January 3, 2009 ironbridejennifer1

This is a little poem I wrote for this assignment:

A glass ceiling encircles all around me, I’m locked inside, looking at my future, I pound and scream to get out of this encircled glass ceiling, but no one can hear me. Just as I feel I have chiseled my way out, reaching for the other side,but  it was only an illusion the glass is thicker then I thought, and theres no way i’ll ever beable to get out. I sit alone, and wonder why can’t I be free, what is that’s holding me back from breaking out of this encircled glass ceiling, each passing moment the glass ceiling becomes smaller and smaller, until finally I scream at the top of my lungs, God, I love myself, I can get out of here, there’s nothing in this world I can’t do. I chisel the glass with my long finger nails, feeling every little sting, blood stains the ceiling, but I don’t give up, I move faster and faster, finally IM OUT! IM OUT! I look back where I was once encircled by a glass ceiling, I look at the thin sheet of glass, and now I know why I was in there for so long.
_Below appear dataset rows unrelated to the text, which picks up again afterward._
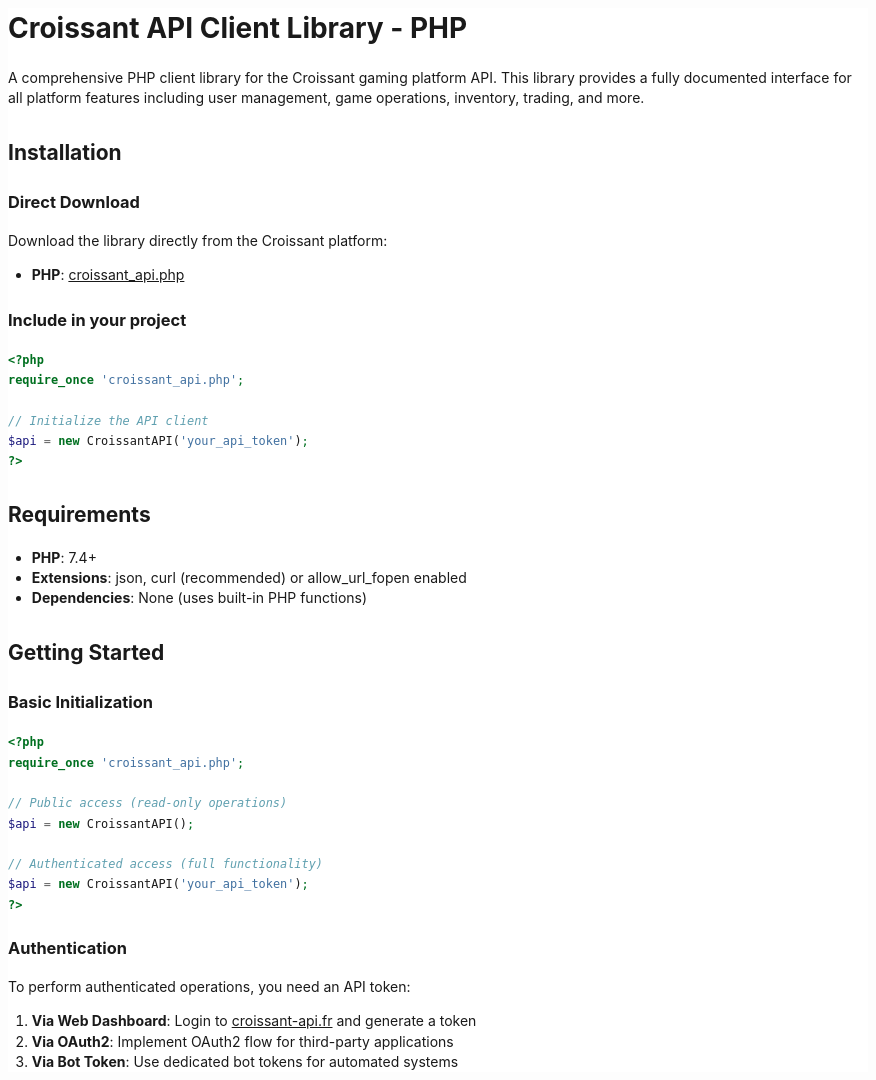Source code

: # Croissant API Client Library - PHP

A comprehensive PHP client library for the Croissant gaming platform API. This library provides a fully documented interface for all platform features including user management, game operations, inventory, trading, and more.

## Installation

### Direct Download
Download the library directly from the Croissant platform:
- **PHP**: [croissant_api.php](https://croissant-api.fr/downloadables/sdk-php/croissant_api.php)

### Include in your project
```php
<?php
require_once 'croissant_api.php';

// Initialize the API client
$api = new CroissantAPI('your_api_token');
?>
```

## Requirements

- **PHP**: 7.4+
- **Extensions**: json, curl (recommended) or allow_url_fopen enabled
- **Dependencies**: None (uses built-in PHP functions)

## Getting Started

### Basic Initialization

```php
<?php
require_once 'croissant_api.php';

// Public access (read-only operations)
$api = new CroissantAPI();

// Authenticated access (full functionality)
$api = new CroissantAPI('your_api_token');
?>
```

### Authentication

To perform authenticated operations, you need an API token:

1. **Via Web Dashboard**: Login to [croissant-api.fr](https://croissant-api.fr) and generate a token
2. **Via OAuth2**: Implement OAuth2 flow for third-party applications
3. **Via Bot Token**: Use dedicated bot tokens for automated systems
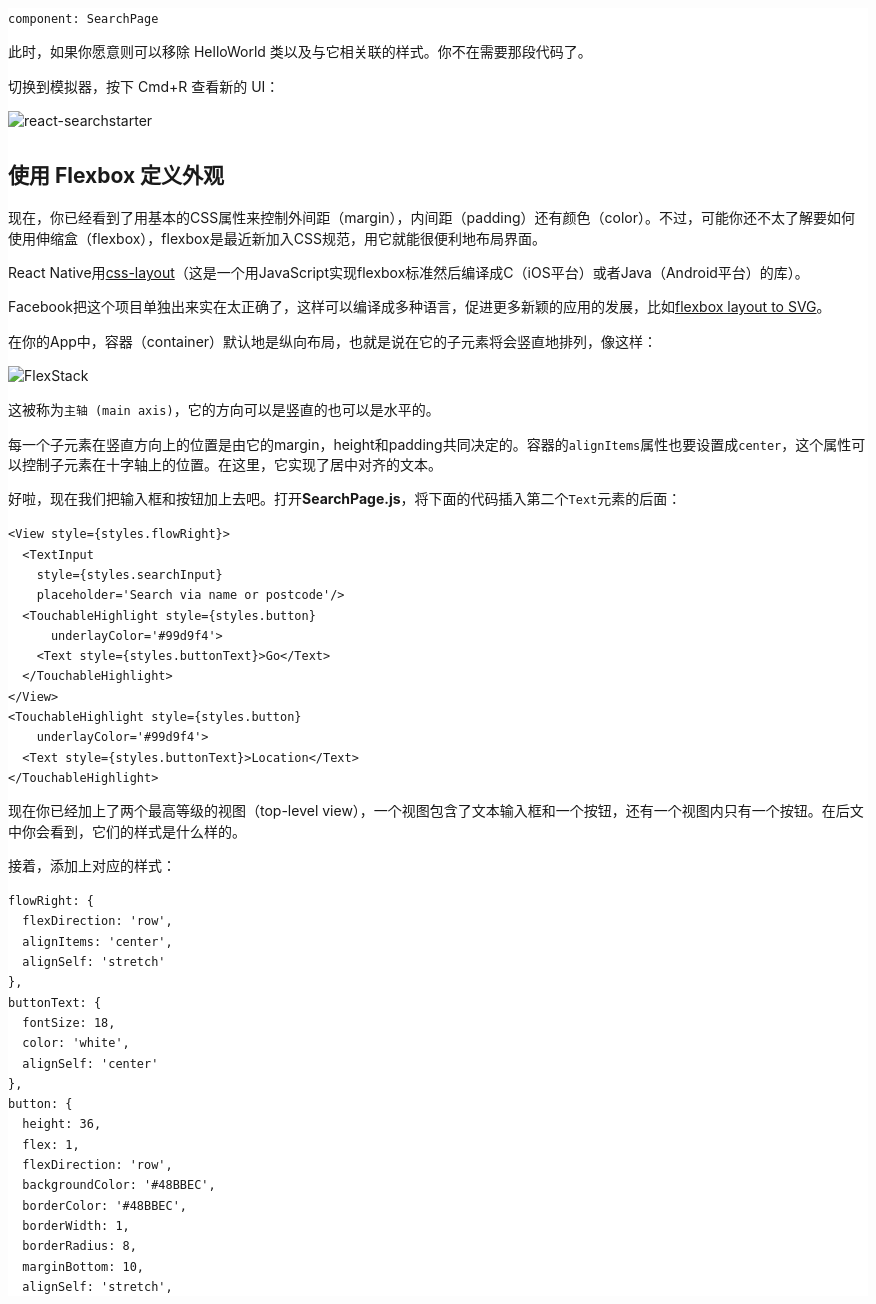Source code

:     component: SearchPage

此时，如果你愿意则可以移除 HelloWorld 类以及与它相关联的样式。你不在需要那段代码了。

切换到模拟器，按下 Cmd+R 查看新的 UI：

![react-searchstarter](http://cdn1.raywenderlich.com/wp-content/uploads/2015/03/react-searchstarter-281x500.png)


## 使用 Flexbox 定义外观

现在，你已经看到了用基本的CSS属性来控制外间距（margin），内间距（padding）还有颜色（color）。不过，可能你还不太了解要如何使用伸缩盒（flexbox），flexbox是最近新加入CSS规范，用它就能很便利地布局界面。

React Native用[css-layout](https://github.com/facebook/css-layout)（这是一个用JavaScript实现flexbox标准然后编译成C（iOS平台）或者Java（Android平台）的库）。

Facebook把这个项目单独出来实在太正确了，这样可以编译成多种语言，促进更多新颖的应用的发展，比如[flexbox layout to SVG](http://blog.scottlogic.com/2015/02/02/svg-layout-flexbox.html)。

在你的App中，容器（container）默认地是纵向布局，也就是说在它的子元素将会竖直地排列，像这样：

![FlexStack](http://cdn3.raywenderlich.com/wp-content/uploads/2015/03/FlexStack.png)

这被称为```主轴 (main axis)```，它的方向可以是竖直的也可以是水平的。

每一个子元素在竖直方向上的位置是由它的margin，height和padding共同决定的。容器的```alignItems```属性也要设置成```center```，这个属性可以控制子元素在十字轴上的位置。在这里，它实现了居中对齐的文本。

好啦，现在我们把输入框和按钮加上去吧。打开**SearchPage.js**，将下面的代码插入第二个```Text```元素的后面：

    <View style={styles.flowRight}>
      <TextInput
        style={styles.searchInput}
        placeholder='Search via name or postcode'/>
      <TouchableHighlight style={styles.button}
          underlayColor='#99d9f4'>
        <Text style={styles.buttonText}>Go</Text>
      </TouchableHighlight>
    </View>
    <TouchableHighlight style={styles.button}
        underlayColor='#99d9f4'>
      <Text style={styles.buttonText}>Location</Text>
    </TouchableHighlight>

现在你已经加上了两个最高等级的视图（top-level view），一个视图包含了文本输入框和一个按钮，还有一个视图内只有一个按钮。在后文中你会看到，它们的样式是什么样的。

接着，添加上对应的样式：

    flowRight: {
      flexDirection: 'row',
      alignItems: 'center',
      alignSelf: 'stretch'
    },
    buttonText: {
      fontSize: 18,
      color: 'white',
      alignSelf: 'center'
    },
    button: {
      height: 36,
      flex: 1,
      flexDirection: 'row',
      backgroundColor: '#48BBEC',
      borderColor: '#48BBEC',
      borderWidth: 1,
      borderRadius: 8,
      marginBottom: 10,
      alignSelf: 'stretch',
My negative thinking, lack of confidence, and self worthlessness, wouldn’t let me see past, past the thin sheet of glass.

My glass ceilings in my life have always been with negative thinking, and feelings that surround me. I feel like I’m always left out, no one wants to listen to me, and by thinking this it comes true, because I hold myself back. I feel like some of the things I won’t ever beable to do in my life is save the world I guess. My thinking has changed these past few months, and I truly believe I can do whatever I set my heart to!

By the time I’m 60 I’m going to accomplish: raising money for cancer, then jumping out of a plane, bulid my own house, be a cute fit granny, and make a difference in hunderds of thousands lives.